▶ [EXERCISE] Print the lines in the listing below that fall between the line with "index tip: (602, 320)" and the line with "pinky tip: (604, 364)", those two lines included, exactly as they stand and with nothing else.

▶ [RAW DATA]
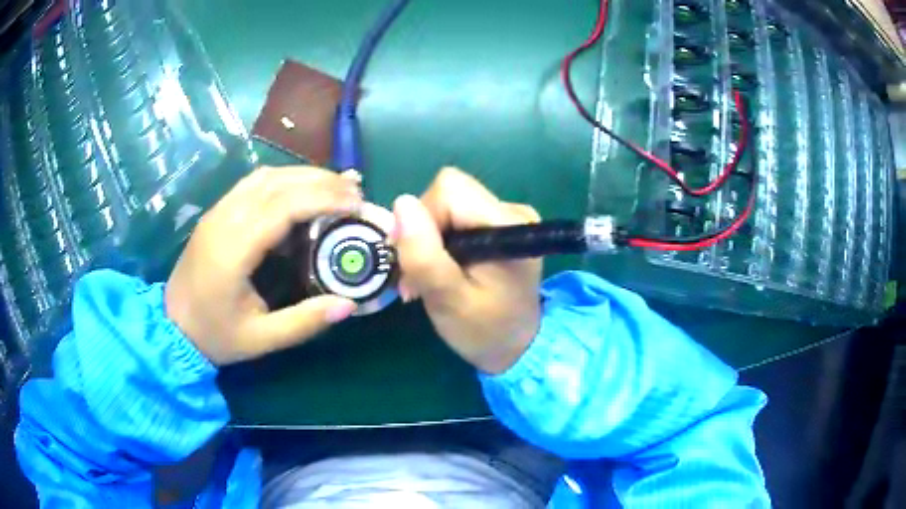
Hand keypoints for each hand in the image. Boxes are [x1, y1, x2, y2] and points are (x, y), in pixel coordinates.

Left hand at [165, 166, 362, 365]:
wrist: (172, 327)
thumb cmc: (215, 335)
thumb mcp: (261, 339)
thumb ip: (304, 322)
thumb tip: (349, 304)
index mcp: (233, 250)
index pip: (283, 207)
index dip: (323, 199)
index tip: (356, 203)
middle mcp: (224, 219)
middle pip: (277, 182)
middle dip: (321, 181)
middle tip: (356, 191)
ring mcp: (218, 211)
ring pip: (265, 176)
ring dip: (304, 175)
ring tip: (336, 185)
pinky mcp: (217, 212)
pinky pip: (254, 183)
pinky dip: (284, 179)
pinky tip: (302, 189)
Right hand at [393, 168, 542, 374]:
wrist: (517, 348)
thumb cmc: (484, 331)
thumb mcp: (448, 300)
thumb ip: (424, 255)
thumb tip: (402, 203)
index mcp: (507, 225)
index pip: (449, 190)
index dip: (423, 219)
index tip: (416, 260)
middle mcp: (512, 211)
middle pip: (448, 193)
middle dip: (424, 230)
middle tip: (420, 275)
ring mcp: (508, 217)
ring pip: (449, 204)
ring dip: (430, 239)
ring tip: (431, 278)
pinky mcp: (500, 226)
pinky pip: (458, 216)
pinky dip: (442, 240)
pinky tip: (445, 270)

* * *

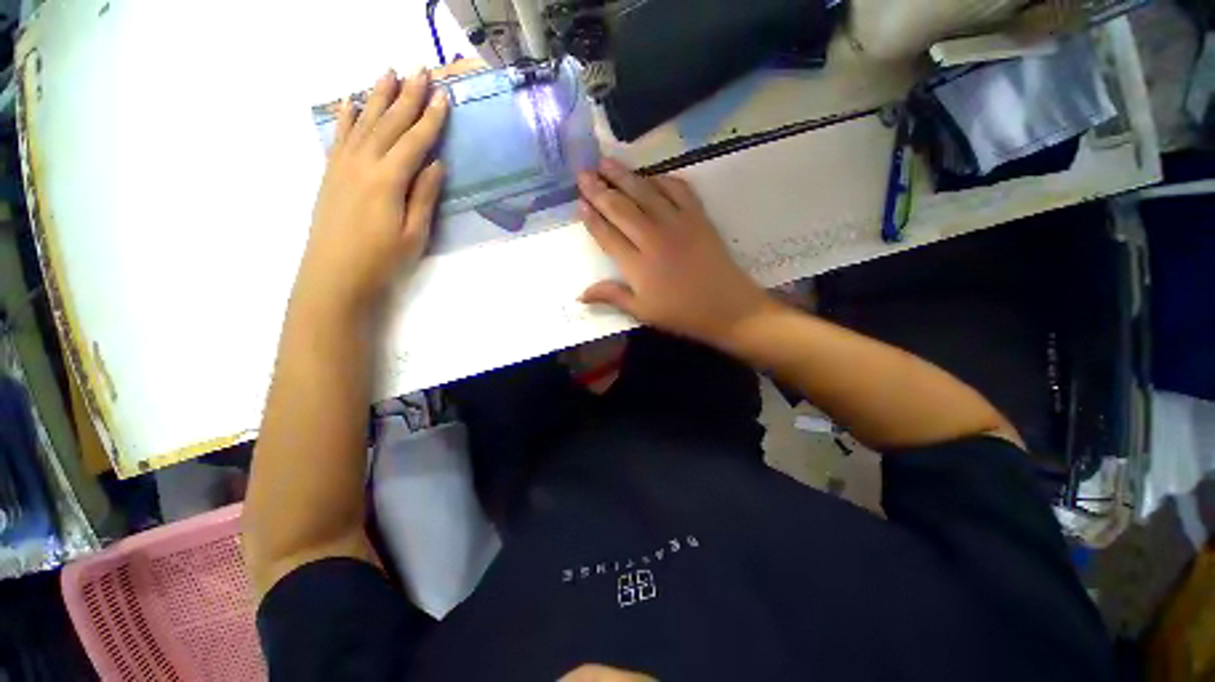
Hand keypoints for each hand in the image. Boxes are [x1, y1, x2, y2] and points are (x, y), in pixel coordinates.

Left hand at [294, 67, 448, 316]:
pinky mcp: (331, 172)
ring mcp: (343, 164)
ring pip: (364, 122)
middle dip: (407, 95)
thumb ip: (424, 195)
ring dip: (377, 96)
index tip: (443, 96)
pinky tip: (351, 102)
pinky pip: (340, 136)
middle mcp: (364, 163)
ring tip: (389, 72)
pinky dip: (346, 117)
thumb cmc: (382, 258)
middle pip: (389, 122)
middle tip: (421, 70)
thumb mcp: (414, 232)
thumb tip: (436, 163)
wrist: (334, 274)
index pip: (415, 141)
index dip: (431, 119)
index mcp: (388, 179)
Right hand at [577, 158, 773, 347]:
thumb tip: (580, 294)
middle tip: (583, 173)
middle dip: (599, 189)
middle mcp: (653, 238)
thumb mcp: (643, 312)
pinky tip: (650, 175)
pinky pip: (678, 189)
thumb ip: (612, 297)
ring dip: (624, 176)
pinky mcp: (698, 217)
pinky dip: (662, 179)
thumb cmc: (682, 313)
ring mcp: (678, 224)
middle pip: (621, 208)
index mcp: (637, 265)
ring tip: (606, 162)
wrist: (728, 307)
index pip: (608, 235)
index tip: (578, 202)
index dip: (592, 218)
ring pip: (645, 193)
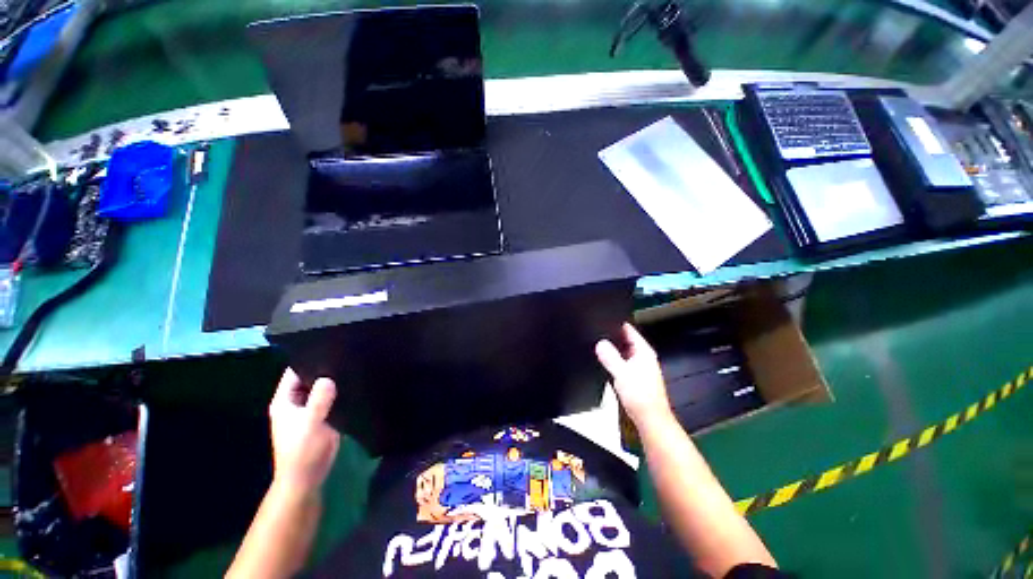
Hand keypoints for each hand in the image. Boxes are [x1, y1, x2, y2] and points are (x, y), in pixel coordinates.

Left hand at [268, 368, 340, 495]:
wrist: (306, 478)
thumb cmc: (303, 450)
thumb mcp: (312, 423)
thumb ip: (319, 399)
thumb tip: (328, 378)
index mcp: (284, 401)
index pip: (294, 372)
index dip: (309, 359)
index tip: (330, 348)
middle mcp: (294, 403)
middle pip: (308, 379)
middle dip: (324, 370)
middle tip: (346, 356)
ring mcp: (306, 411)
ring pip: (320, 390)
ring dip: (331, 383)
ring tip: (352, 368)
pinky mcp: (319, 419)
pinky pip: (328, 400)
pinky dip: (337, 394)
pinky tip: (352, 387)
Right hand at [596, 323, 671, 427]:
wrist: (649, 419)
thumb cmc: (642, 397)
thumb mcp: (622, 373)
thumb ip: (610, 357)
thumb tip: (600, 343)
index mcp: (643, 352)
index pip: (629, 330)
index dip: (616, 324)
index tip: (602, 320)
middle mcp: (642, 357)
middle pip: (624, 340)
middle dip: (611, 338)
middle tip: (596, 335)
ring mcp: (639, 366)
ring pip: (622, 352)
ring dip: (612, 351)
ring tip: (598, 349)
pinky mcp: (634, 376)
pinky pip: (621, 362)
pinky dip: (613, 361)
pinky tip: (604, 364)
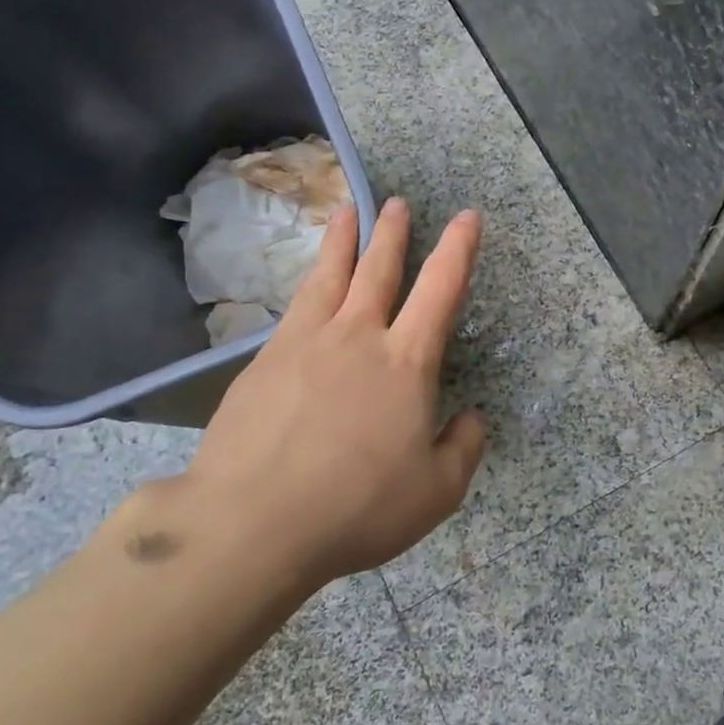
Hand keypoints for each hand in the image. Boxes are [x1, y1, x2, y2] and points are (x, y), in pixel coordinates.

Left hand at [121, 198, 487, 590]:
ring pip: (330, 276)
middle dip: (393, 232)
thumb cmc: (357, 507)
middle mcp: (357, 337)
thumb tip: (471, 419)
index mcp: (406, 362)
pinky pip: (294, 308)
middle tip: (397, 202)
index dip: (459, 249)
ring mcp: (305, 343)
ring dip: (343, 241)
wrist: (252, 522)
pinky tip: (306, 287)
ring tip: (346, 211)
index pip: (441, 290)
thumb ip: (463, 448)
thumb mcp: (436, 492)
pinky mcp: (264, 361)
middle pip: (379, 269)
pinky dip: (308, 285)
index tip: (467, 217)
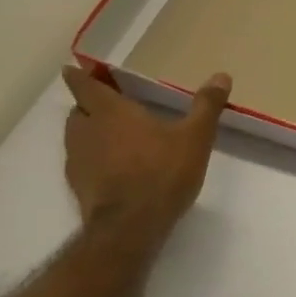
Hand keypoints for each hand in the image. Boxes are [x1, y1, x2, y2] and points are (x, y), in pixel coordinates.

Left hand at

---

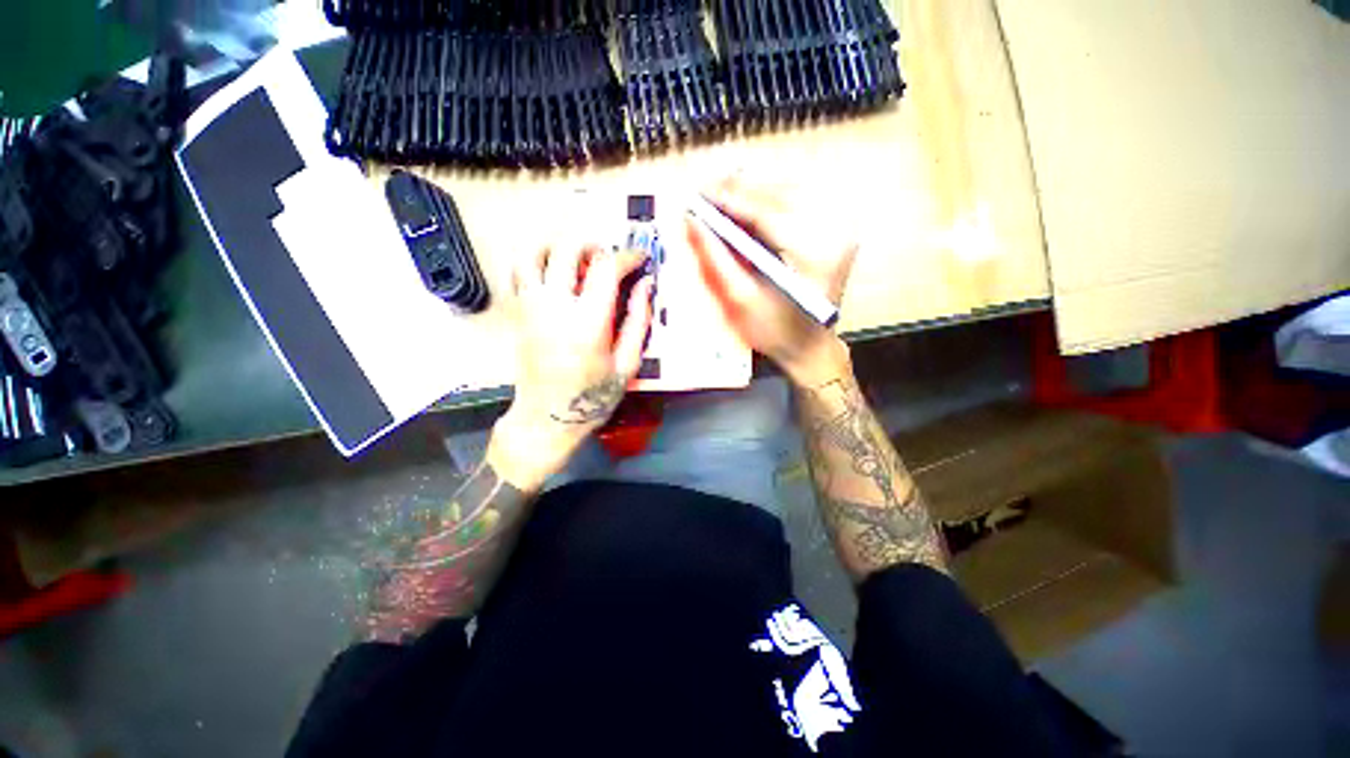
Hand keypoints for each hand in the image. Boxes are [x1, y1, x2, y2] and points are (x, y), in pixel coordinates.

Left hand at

▶ [RESPONSE TO THE EXERCISE]
index tip: (602, 320)
middle mcp: (642, 357)
middle pip: (624, 340)
middle dip: (611, 338)
middle tip: (596, 335)
ring mcp: (639, 366)
ring pip: (622, 352)
ring dip: (612, 351)
ring tip: (598, 349)
pinky mcp: (634, 376)
pinky pip: (621, 362)
pinky dip: (613, 361)
pinky tip: (604, 364)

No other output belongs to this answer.